#### Task to complete
Copy every line of the listing below verbatim, omitting the pictures.
^^^^
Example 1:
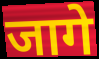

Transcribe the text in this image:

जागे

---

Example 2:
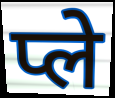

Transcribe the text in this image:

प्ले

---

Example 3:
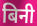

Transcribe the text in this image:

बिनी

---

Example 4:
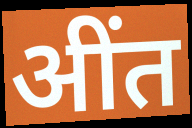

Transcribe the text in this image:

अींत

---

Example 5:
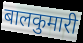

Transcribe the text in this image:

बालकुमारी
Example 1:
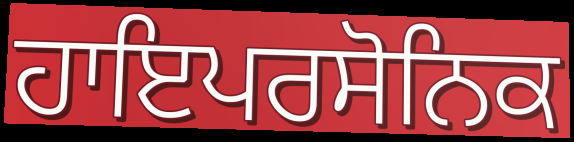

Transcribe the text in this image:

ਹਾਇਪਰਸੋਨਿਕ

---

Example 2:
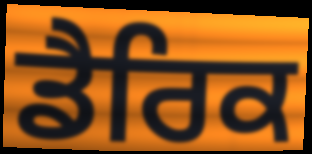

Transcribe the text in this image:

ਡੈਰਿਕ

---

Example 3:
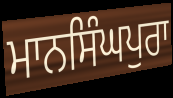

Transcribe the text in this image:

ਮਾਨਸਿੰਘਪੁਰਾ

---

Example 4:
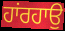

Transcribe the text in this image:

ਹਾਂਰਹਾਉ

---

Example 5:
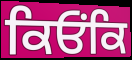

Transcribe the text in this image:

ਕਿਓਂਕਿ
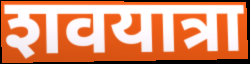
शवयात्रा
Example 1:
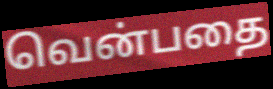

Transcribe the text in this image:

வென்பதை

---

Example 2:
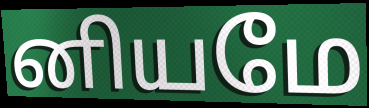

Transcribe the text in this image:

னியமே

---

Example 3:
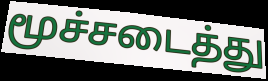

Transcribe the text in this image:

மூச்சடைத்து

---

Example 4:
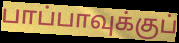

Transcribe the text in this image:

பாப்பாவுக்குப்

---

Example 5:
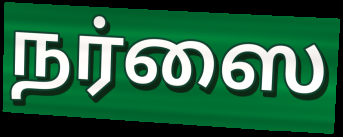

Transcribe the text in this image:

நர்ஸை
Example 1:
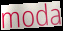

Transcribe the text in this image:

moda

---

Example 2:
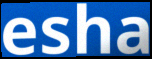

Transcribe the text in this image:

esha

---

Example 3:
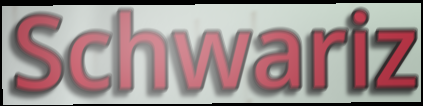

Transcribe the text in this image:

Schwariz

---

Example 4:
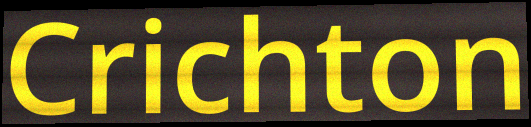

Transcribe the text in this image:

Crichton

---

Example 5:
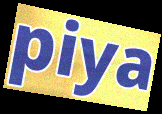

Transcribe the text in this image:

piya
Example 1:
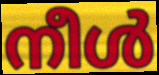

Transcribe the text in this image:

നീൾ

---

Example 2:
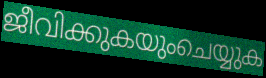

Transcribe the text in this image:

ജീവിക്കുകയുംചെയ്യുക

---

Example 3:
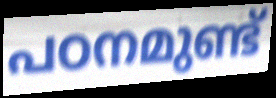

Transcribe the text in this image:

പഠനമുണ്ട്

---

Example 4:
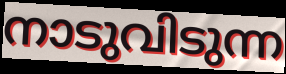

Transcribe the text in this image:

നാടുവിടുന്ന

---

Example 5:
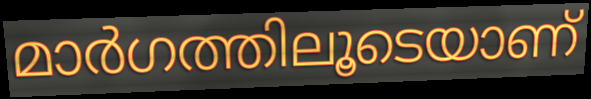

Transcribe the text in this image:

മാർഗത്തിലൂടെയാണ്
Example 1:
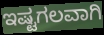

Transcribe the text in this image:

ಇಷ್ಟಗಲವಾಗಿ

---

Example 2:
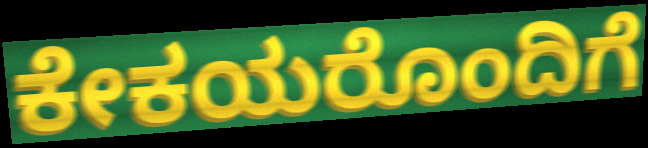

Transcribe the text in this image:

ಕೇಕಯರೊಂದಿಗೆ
^^^^
#### Exercise answer
Example 1:

Transcribe the text in this image:

जागे

---

Example 2:

Transcribe the text in this image:

प्ले

---

Example 3:

Transcribe the text in this image:

बिनी

---

Example 4:

Transcribe the text in this image:

अींत

---

Example 5:

Transcribe the text in this image:

बालकुमारी
Example 1:

Transcribe the text in this image:

ਹਾਇਪਰਸੋਨਿਕ

---

Example 2:

Transcribe the text in this image:

ਡੈਰਿਕ

---

Example 3:

Transcribe the text in this image:

ਮਾਨਸਿੰਘਪੁਰਾ

---

Example 4:

Transcribe the text in this image:

ਹਾਂਰਹਾਉ

---

Example 5:

Transcribe the text in this image:

ਕਿਓਂਕਿ
शवयात्रा
Example 1:

Transcribe the text in this image:

வென்பதை

---

Example 2:

Transcribe the text in this image:

னியமே

---

Example 3:

Transcribe the text in this image:

மூச்சடைத்து

---

Example 4:

Transcribe the text in this image:

பாப்பாவுக்குப்

---

Example 5:

Transcribe the text in this image:

நர்ஸை
Example 1:

Transcribe the text in this image:

moda

---

Example 2:

Transcribe the text in this image:

esha

---

Example 3:

Transcribe the text in this image:

Schwariz

---

Example 4:

Transcribe the text in this image:

Crichton

---

Example 5:

Transcribe the text in this image:

piya
Example 1:

Transcribe the text in this image:

നീൾ

---

Example 2:

Transcribe the text in this image:

ജീവിക്കുകയുംചെയ്യുക

---

Example 3:

Transcribe the text in this image:

പഠനമുണ്ട്

---

Example 4:

Transcribe the text in this image:

നാടുവിടുന്ന

---

Example 5:

Transcribe the text in this image:

മാർഗത്തിലൂടെയാണ്
Example 1:

Transcribe the text in this image:

ಇಷ್ಟಗಲವಾಗಿ

---

Example 2:

Transcribe the text in this image:

ಕೇಕಯರೊಂದಿಗೆ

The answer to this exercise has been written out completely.